Auch in Tacloban wurde die Arbeit aufgenommen. Nach mehrtägigen Versuchen, Mitarbeiter und Hilfslieferungen in die Stadt auf der Insel Leytezu schicken, hat am Donnerstag ein sechsköpfiges Team von MSF die Stadt erreicht und arbeitet jetzt daran, ein Feldspital einzurichten. Das Team hat auch Palo besucht, eine Stadt südöstlich von Tacloban, in der das Krankenhaus schwer vom Taifun beschädigt wurde.

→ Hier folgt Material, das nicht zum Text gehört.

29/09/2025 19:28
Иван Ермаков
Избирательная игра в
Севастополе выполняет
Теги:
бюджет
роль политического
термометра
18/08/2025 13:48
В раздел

In Ormoc, im Westen der Insel Leyte, haben die Helfer und Helferinnen eine Stadt vorgefunden, in der die meisten Gebäude zerstört sind. Im Spital – früher mit einer Kapazität von 200 Betten – können derzeit nur 25 Betten für Notfälle verwendet werden. Das Team wird nun auch die Lage zwischen Ormoc und Tacloban erheben, ein weiteres Team sucht den Süden von Leyte auf.

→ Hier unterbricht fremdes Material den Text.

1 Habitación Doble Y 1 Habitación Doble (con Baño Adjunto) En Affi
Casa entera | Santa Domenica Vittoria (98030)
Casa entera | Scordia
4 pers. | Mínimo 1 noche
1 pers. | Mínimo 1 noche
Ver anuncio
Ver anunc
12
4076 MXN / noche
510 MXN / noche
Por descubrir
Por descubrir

Ein weiteres Team von MSF hat per Hubschrauber die Stadt Roxas auf der Insel Panay (Provinz Capiz) erreicht. Die Stadt wurde etwa zur Hälfte schwerstens beschädigt. Nun werden auch die kleineren Dörfer in der Umgebung von Roxas aufgesucht, um die Situation nach dem Taifun in Augenschein zu nehmen und die Bedürfnisse der Menschen zu erheben. Ein weiteres Einsatzteam, bestehend aus zwei Krankenschwestern bzw. Pflegern, einem Logistiker und einem Experten für Wasseraufbereitung, wird von der Hauptstadt Manila aus nach Iloilo fliegen. Von dort versuchen sie, die Gemeinden San Dionisio, Estancia und Balasan im Nordosten der Insel Panay zu erreichen.

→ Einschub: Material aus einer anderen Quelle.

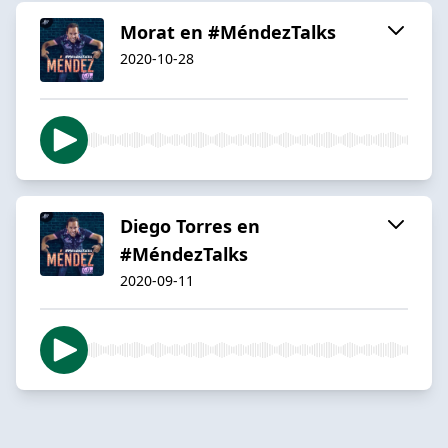
Morat en #MéndezTalks
2020-10-28
Diego Torres en
#MéndezTalks
2020-09-11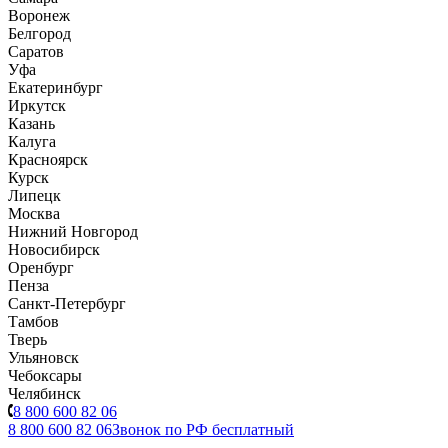
Воронеж
Белгород
Саратов
Уфа
Екатеринбург
Иркутск
Казань
Калуга
Красноярск
Курск
Липецк
Москва
Нижний Новгород
Новосибирск
Оренбург
Пенза
Санкт-Петербург
Тамбов
Тверь
Ульяновск
Чебоксары
Челябинск
8 800 600 82 06
8 800 600 82 06
Звонок по РФ бесплатный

Die Art der Hilfe, die MSF leistet, wird von Ort zu Ort unterschiedlich sein. Eine Priorität ist auf jeden Fall die Unterstützung lokaler Krankenhäuser, von denen viele beschädigt wurden. Eine andere ist die Arbeit mit mobilen Kliniken, um Menschen in schwer zugänglichen Gebieten zu erreichen. Das könnte bedeuten, dass mobile „Basisstationen“ auf Booten eingerichtet werden, die abhängig vom Bedarf von einem Ort zum anderen fahren. Trotz aller Schwierigkeiten werden die Teams weiter nach allen Möglichkeiten suchen, jene zu erreichen, die Hilfe benötigen.